▶ **WHAT YOU ARE ASKED TO DO**: Copy the lines below verbatim, starting at the line that contains "pose: elev=115.5 azim=166.8" and ending at the line that contains "Dot at: (220, 172)", with both of those lines included.

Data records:
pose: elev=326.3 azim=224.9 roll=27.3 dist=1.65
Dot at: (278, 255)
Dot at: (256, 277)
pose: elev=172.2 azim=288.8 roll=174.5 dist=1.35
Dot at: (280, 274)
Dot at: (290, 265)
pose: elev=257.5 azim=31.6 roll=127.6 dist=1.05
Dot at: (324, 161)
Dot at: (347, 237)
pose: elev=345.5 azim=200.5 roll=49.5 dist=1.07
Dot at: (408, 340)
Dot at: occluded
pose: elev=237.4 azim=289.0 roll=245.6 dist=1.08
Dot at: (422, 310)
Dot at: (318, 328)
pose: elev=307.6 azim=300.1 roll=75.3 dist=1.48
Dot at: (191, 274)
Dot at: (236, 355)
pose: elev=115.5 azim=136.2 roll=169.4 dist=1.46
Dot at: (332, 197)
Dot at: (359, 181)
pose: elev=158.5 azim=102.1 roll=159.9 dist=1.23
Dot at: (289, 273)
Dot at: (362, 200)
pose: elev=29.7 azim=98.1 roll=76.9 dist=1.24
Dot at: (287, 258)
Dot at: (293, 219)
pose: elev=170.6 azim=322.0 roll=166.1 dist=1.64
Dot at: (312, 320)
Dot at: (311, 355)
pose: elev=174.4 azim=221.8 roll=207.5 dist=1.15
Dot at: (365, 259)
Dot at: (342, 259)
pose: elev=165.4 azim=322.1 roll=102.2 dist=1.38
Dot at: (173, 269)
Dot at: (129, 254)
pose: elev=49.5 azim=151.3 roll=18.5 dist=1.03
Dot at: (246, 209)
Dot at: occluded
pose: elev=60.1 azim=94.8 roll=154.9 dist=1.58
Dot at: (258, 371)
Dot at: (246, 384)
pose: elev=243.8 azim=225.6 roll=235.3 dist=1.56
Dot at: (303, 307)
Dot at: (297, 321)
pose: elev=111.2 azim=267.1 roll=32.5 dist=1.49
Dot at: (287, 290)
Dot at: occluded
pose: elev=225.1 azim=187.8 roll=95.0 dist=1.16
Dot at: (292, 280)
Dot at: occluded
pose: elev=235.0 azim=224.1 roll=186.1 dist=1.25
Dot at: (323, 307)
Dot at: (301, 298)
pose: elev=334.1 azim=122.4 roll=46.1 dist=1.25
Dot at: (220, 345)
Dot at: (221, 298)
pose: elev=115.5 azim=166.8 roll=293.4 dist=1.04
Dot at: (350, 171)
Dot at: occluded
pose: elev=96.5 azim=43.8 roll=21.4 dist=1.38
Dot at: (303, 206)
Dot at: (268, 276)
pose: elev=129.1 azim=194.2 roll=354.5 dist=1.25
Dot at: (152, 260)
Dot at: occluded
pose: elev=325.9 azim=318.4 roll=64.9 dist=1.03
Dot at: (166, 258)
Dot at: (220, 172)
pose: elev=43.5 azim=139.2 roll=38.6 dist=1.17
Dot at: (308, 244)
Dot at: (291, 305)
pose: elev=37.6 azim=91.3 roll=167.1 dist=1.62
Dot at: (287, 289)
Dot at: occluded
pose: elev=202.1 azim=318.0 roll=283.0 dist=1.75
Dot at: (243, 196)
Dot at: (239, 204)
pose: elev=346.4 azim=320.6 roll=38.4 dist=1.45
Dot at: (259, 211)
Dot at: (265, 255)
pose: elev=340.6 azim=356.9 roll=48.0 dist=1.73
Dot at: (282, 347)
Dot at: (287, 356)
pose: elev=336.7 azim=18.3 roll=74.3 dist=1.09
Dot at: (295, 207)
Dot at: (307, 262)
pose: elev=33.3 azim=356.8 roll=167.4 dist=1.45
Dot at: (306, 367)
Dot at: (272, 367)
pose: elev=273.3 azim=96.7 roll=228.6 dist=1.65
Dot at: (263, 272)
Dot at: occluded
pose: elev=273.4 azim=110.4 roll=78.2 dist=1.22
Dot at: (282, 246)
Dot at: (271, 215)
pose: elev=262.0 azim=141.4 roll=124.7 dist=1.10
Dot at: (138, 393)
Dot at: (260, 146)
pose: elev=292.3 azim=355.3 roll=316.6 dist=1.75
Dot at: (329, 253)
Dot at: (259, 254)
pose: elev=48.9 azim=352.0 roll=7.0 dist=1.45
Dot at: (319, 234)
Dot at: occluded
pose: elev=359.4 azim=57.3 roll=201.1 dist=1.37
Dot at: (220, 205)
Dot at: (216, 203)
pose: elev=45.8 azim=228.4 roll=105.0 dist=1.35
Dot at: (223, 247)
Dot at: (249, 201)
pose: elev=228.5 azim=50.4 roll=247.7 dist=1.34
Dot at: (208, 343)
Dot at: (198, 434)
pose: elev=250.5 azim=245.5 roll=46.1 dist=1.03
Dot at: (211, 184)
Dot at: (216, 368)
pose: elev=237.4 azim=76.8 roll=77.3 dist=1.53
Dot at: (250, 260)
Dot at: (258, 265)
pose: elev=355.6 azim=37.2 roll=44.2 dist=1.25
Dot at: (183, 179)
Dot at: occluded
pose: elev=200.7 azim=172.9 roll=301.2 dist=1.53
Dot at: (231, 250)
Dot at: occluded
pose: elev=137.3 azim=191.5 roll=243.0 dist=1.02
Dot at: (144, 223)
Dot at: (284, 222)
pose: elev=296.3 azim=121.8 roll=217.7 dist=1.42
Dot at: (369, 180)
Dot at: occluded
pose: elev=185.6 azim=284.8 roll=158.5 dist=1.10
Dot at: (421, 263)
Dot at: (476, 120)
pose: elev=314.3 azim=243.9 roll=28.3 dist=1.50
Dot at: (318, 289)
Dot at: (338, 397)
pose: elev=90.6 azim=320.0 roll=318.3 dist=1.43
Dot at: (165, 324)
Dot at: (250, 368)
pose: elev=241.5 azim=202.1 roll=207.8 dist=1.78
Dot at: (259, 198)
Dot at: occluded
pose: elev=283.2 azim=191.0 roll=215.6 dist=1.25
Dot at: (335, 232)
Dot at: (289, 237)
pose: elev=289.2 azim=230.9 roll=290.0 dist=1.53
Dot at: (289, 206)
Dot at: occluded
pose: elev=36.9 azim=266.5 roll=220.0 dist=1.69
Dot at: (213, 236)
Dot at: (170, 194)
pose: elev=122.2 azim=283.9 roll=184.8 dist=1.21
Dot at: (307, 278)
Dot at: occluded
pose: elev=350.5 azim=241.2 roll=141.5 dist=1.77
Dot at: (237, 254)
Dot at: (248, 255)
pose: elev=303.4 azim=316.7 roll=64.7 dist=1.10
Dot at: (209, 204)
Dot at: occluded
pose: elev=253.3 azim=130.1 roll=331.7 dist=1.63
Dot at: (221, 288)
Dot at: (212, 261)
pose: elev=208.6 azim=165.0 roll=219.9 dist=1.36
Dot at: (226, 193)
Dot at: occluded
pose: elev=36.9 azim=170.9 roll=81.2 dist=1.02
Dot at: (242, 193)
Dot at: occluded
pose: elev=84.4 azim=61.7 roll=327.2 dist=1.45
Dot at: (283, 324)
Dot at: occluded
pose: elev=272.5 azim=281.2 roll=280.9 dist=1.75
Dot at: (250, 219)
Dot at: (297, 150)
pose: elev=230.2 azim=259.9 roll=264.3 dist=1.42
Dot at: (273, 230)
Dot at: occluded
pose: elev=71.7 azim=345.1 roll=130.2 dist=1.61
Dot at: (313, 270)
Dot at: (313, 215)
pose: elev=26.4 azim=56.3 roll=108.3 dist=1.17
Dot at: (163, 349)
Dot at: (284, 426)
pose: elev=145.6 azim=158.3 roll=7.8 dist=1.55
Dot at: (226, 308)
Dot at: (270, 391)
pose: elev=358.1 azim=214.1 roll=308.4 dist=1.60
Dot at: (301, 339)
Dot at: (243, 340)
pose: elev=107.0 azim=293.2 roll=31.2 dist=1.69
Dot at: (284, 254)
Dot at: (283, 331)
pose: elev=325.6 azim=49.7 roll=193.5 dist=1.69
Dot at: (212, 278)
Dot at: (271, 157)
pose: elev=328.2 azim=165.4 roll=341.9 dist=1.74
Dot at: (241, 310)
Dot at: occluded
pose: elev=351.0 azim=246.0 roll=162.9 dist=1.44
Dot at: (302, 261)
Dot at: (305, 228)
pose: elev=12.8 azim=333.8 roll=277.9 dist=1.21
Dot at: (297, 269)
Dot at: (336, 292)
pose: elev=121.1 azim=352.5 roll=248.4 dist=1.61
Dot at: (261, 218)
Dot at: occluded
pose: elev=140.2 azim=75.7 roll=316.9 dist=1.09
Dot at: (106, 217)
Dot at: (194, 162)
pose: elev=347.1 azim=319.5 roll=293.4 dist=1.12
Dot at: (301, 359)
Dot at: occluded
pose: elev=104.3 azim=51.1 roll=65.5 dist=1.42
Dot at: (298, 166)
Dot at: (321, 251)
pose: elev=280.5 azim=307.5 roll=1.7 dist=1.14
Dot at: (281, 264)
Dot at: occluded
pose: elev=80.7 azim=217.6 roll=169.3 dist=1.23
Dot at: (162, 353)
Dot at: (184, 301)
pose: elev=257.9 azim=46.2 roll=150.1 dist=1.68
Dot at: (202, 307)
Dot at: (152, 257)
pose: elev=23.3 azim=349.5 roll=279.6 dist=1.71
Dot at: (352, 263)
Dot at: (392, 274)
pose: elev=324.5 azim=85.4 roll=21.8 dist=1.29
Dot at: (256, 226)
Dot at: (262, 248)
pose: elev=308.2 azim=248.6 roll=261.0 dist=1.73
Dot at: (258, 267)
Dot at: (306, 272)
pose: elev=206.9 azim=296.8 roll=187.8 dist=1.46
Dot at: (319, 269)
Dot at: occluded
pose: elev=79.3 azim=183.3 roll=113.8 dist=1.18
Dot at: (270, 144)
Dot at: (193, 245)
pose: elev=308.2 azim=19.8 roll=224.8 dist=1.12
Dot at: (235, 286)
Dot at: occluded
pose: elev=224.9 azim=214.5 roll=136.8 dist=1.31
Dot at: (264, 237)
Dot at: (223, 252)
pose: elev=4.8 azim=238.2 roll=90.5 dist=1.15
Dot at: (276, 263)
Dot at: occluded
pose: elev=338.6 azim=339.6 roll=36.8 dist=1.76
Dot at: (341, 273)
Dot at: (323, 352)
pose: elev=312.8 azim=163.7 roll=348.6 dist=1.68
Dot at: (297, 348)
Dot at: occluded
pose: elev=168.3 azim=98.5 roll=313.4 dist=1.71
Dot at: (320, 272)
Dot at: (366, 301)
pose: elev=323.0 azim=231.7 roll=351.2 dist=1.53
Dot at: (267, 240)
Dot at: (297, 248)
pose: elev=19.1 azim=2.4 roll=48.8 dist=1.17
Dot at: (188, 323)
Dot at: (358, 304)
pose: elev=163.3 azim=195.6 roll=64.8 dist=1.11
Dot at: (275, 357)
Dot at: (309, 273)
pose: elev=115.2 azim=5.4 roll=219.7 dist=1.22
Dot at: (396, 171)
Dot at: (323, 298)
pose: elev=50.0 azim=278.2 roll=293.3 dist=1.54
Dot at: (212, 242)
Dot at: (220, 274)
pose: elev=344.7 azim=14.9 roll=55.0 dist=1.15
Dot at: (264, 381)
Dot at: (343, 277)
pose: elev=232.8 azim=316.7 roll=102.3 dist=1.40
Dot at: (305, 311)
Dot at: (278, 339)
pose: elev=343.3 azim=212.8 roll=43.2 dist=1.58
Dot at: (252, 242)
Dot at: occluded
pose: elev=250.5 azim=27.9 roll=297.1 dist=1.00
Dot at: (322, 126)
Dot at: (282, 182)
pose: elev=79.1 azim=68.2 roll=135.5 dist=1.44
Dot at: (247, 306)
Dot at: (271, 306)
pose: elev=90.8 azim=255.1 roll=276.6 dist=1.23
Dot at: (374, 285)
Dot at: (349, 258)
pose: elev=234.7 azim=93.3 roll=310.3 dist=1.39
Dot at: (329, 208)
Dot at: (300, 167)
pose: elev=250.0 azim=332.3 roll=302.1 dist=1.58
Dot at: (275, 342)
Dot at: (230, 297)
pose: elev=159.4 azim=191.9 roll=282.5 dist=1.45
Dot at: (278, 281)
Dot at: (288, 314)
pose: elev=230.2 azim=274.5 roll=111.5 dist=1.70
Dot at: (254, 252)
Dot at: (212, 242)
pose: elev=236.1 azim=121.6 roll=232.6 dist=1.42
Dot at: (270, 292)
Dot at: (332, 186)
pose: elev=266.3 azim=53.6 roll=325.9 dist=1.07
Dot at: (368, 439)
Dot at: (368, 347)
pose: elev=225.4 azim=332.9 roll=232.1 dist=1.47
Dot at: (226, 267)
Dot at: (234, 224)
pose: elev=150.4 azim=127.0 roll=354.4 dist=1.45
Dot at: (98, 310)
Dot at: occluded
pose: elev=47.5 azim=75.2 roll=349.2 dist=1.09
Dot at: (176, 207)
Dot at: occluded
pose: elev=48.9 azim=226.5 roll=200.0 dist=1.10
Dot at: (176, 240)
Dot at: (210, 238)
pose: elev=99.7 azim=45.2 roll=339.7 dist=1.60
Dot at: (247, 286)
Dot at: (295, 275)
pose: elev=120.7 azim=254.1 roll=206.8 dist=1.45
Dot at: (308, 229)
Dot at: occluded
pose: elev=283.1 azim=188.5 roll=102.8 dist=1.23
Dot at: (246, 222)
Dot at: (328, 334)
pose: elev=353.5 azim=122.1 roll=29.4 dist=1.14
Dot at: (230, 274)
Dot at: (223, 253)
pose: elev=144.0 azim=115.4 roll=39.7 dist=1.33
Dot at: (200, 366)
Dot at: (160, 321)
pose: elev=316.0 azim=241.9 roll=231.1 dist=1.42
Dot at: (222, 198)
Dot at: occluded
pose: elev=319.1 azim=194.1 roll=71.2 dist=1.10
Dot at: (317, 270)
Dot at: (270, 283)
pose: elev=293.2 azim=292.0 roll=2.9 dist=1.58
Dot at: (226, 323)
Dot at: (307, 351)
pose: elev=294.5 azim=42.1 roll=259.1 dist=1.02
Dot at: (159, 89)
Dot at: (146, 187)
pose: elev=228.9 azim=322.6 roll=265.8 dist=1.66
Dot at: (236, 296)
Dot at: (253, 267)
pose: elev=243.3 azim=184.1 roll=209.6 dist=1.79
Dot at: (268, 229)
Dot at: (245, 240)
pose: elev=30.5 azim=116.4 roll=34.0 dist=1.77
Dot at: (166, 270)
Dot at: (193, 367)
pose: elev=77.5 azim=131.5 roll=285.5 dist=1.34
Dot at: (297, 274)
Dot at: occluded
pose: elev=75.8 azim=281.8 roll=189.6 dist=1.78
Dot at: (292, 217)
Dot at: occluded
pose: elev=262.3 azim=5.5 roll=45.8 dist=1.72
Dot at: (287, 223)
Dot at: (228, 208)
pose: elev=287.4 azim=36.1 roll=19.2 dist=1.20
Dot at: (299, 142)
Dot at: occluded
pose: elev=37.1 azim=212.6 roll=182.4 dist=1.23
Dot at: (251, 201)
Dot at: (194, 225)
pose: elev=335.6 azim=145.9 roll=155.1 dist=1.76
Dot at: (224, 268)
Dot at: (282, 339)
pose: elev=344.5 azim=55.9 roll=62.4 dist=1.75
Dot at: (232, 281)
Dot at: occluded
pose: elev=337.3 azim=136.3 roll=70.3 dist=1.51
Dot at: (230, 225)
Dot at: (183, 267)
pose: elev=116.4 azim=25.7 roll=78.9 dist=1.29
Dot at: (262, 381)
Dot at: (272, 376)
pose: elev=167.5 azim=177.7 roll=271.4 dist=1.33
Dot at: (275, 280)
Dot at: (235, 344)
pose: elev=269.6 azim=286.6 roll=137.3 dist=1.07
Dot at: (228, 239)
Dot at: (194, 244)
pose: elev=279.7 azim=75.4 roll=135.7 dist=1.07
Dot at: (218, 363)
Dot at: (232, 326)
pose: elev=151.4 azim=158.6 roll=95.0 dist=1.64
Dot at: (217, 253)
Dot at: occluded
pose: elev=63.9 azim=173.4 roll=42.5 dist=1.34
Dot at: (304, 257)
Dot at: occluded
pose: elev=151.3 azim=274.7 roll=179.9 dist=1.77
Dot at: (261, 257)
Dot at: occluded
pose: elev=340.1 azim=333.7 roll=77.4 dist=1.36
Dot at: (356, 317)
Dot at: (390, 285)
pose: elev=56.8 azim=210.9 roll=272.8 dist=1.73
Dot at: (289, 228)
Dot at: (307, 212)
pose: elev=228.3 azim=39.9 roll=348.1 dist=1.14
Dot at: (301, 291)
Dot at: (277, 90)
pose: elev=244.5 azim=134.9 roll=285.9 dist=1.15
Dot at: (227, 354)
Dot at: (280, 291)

▶ **RESULT OF THIS TASK**:
pose: elev=115.5 azim=166.8 roll=293.4 dist=1.04
Dot at: (350, 171)
Dot at: occluded
pose: elev=96.5 azim=43.8 roll=21.4 dist=1.38
Dot at: (303, 206)
Dot at: (268, 276)
pose: elev=129.1 azim=194.2 roll=354.5 dist=1.25
Dot at: (152, 260)
Dot at: occluded
pose: elev=325.9 azim=318.4 roll=64.9 dist=1.03
Dot at: (166, 258)
Dot at: (220, 172)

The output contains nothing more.